Um dossiê investigativo da organização com parceiros mostrou a atividade de pecuária sendo exercida na TI Piripkura, inclusive em 15 fazendas que têm registro no CAR – procedimento feito junto à Sema.
O procurador relembrou que o governo federal, através do Ibama e Funai, é o responsável por agir em relação às ocupações indevidas do território indígena.
Scaloppe também aproveitou para falar sobre o uso do CAR por alguns proprietários rurais como documento comprobatório de posse da área, o que é ilegal, o que foi reforçado pelo secretário Marega.
“Se a pessoa entra com esse CAR, ele vai ser invalidado, esse CAR é ilegal”, salientou Marega.
Multas em foco
O secretário executivo do Fórum Mato-grossense de Meio Ambiente e Desenvolvimento (Formad), Herman Oliveira, salientou na audiência que um dos principais problemas são as autuações lavradas, ou seja, as multas, não serem pagas ao estado.
“O percentual de multas pagas ainda é muito baixo”, comentou.
“O problema do desmatamento no Brasil não é a detecção, mas sim a fiscalização e responsabilização”, comentou Ana Paula Valdiones, ao se referir às tecnologias de ponta existentes e utilizadas tanto pelo estado quanto pelas organizações da sociedade civil.
A especialista citou um levantamento realizado pelo ICV em conjunto com Mapbiomas que mostrou que cerca de 50% das áreas com desmatamento no estado entre 2019 e 2020 não sofreram autuações, embargos ou ações civis públicas.
“Precisamos encontrar formas de fiscalizar e responsabilizar todo o desmatamento ilegal detectado pelos sistemas de monitoramento”, comentou.
O secretário Marega reforçou que o estado busca desbancar a sensação de impunidade existente, ainda aumentada pelo cenário político desfavorável.
“Pode ainda existir essa sensação de que o crime compensa. Mas em Mato Grosso, quem desmatar vai ter dor de cabeça. Vai ser autuado e embargado de forma simultânea”, disse.
“Lavrar autos de infração não tem surtido efeito”, comentou a promotora e coordenadora do Centro de Apoio Operacional Ambiental (CAO), Maria Fernanda da Costa. “Até quando vamos continuar? Precisamos punir criminal, civil e administrativamente porque muita gente ainda acha que vale a pena continuar desmatando.”

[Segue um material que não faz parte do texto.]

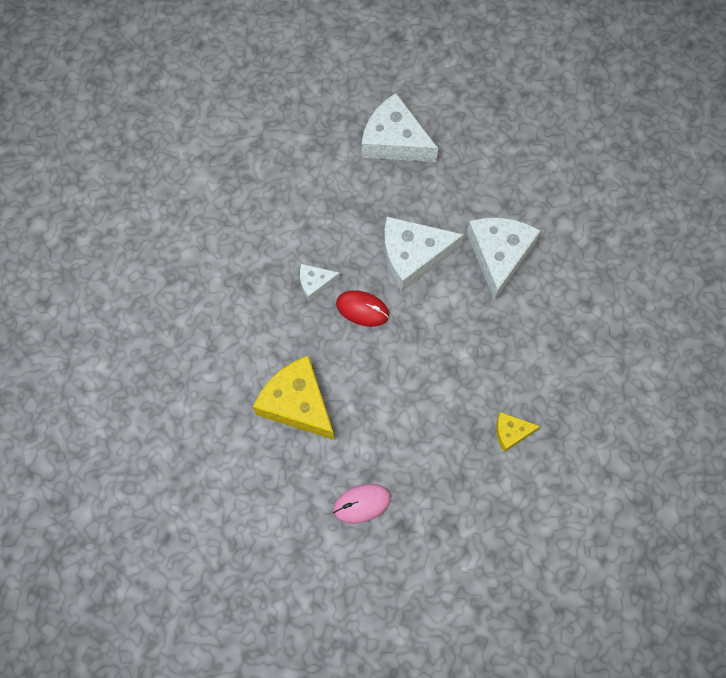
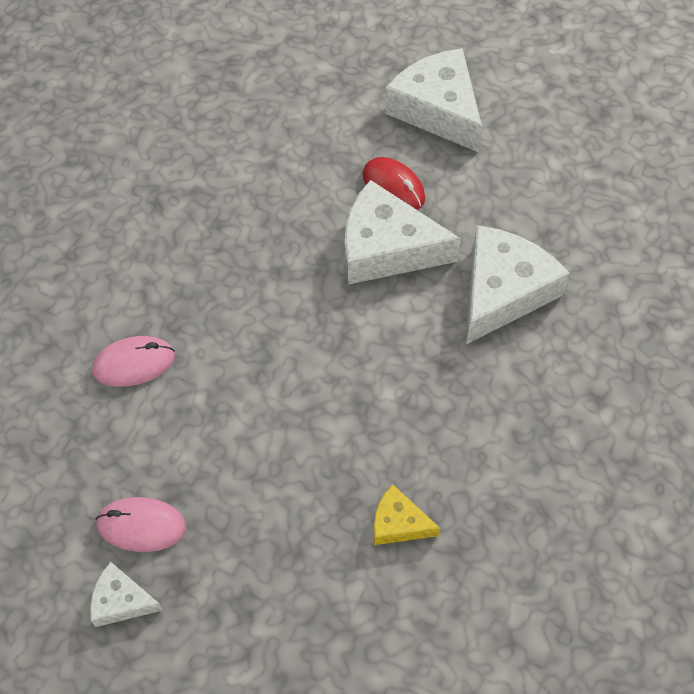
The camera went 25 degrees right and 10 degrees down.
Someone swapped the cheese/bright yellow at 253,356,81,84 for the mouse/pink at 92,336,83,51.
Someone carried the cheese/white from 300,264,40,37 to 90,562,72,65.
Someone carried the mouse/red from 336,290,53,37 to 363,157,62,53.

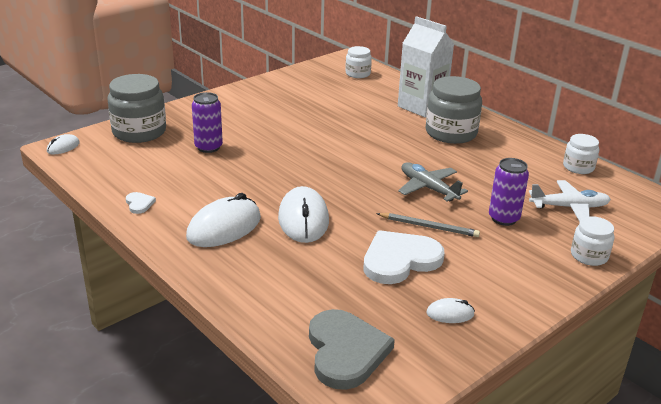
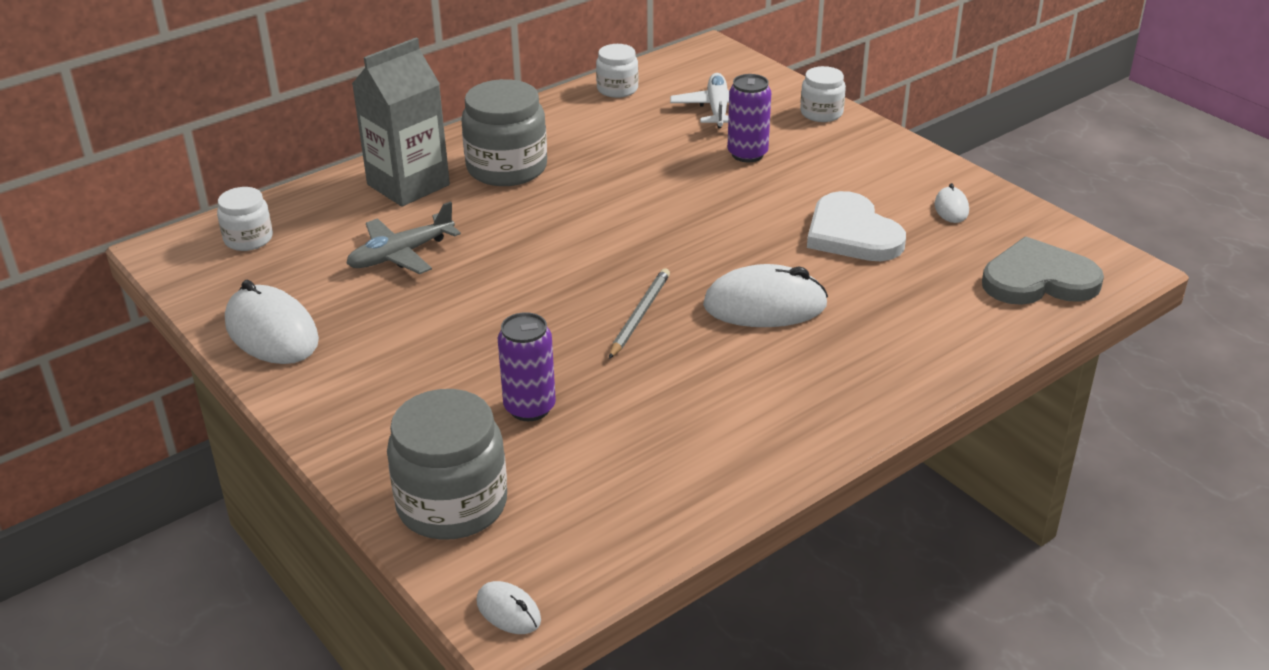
The camera went 85 degrees left and 5 degrees up.
Someone took away the heart/white at 126,192,30,22.
Someone carried the mouse/white from 186,193,75,54 to 225,280,94,84.
Someone carried the pencil/gray from 376,213,104,24 to 609,268,61,91.
Someone repainted the milk carton/white at 398,16,56,101, which became the milk carton/gray at 352,38,98,168.
Someone carried the plane/gray from 398,162,70,40 to 346,201,115,73.

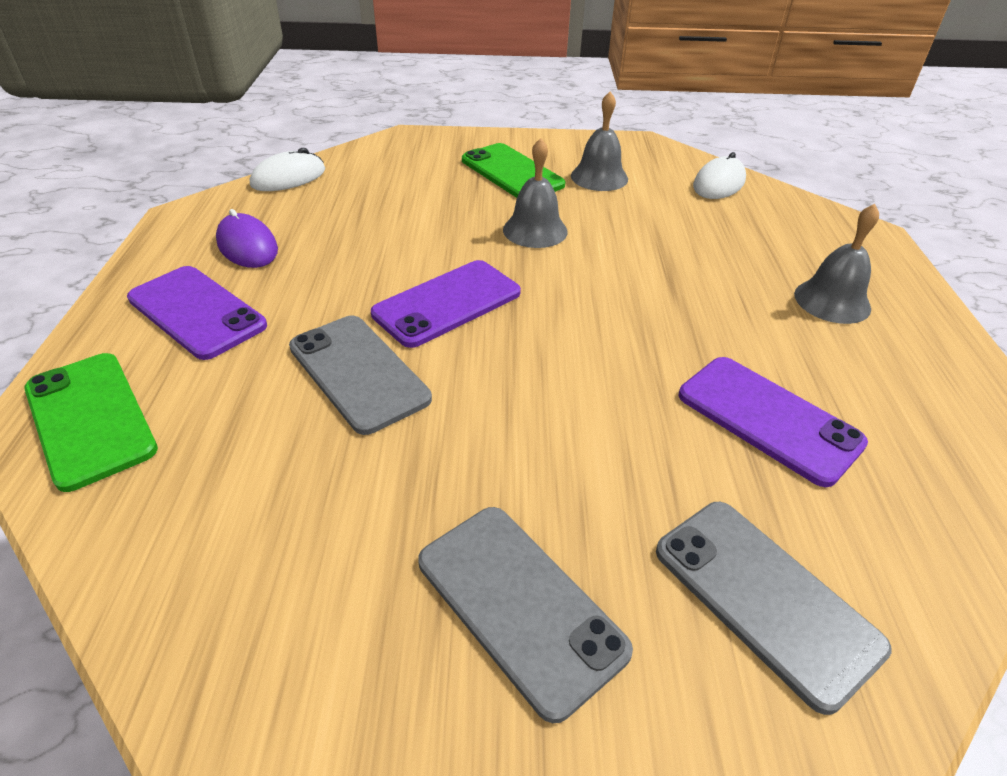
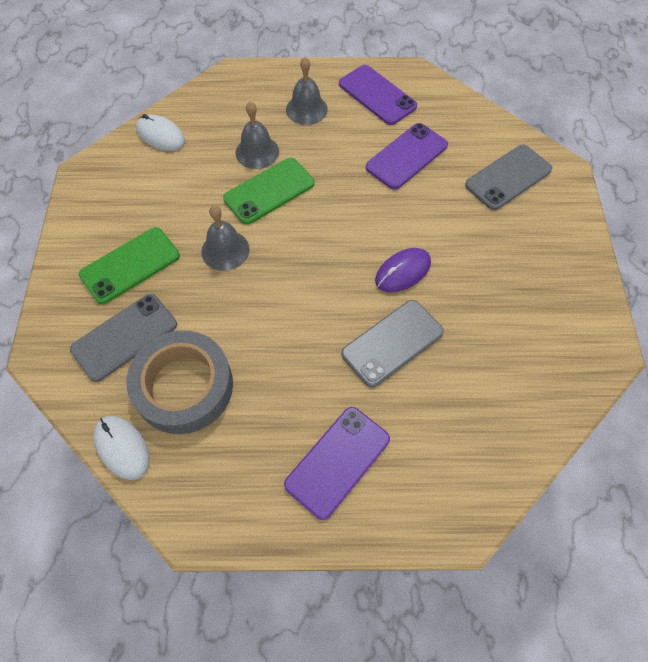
The camera went 90 degrees left and 20 degrees up.
Someone carried the mobile phone/leaf-green from 24,353,134,139 to 223,158,92,67.
Someone carried the mouse/royal purple from 216,209,62,59 to 375,248,56,44.
Someone carried the mobile phone/royal purple from 371,260,150,88 to 339,65,78,60.
Someone carried the mobile phone/gray from 418,507,215,216 to 70,294,107,88.
Someone carried the school bell/gray from 571,91,57,100 to 236,101,43,68.
Someone put down the sticky tape/gray at 126,331,107,103.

Como finalização do evento, Thuault trouxe pedidos como encaminhamentos da audiência do MP: uma delas foi a retomada das reuniões periódicas do PPCDIF, ações em relação a TI Piripkura, melhorias nas transparências nos processos de multas, atrelamento dos autos de infração do estado a sistemas de rastreabilidade das cadeias produtivas e maior transparência da Guia de Trânsito Animal (GTA).
“Somos a geração que precisa fazer isso acontecer”, disse a diretora do ICV. “Nossos compromissos para mitigar mudanças climáticas vão até 2030 e Mato Grosso tem um papel nisso. Quando vemos os dados, fica óbvio que precisamos dar mais fôlego ao que já está sendo feito e ainda promover melhorias no rastreamento das cadeias.”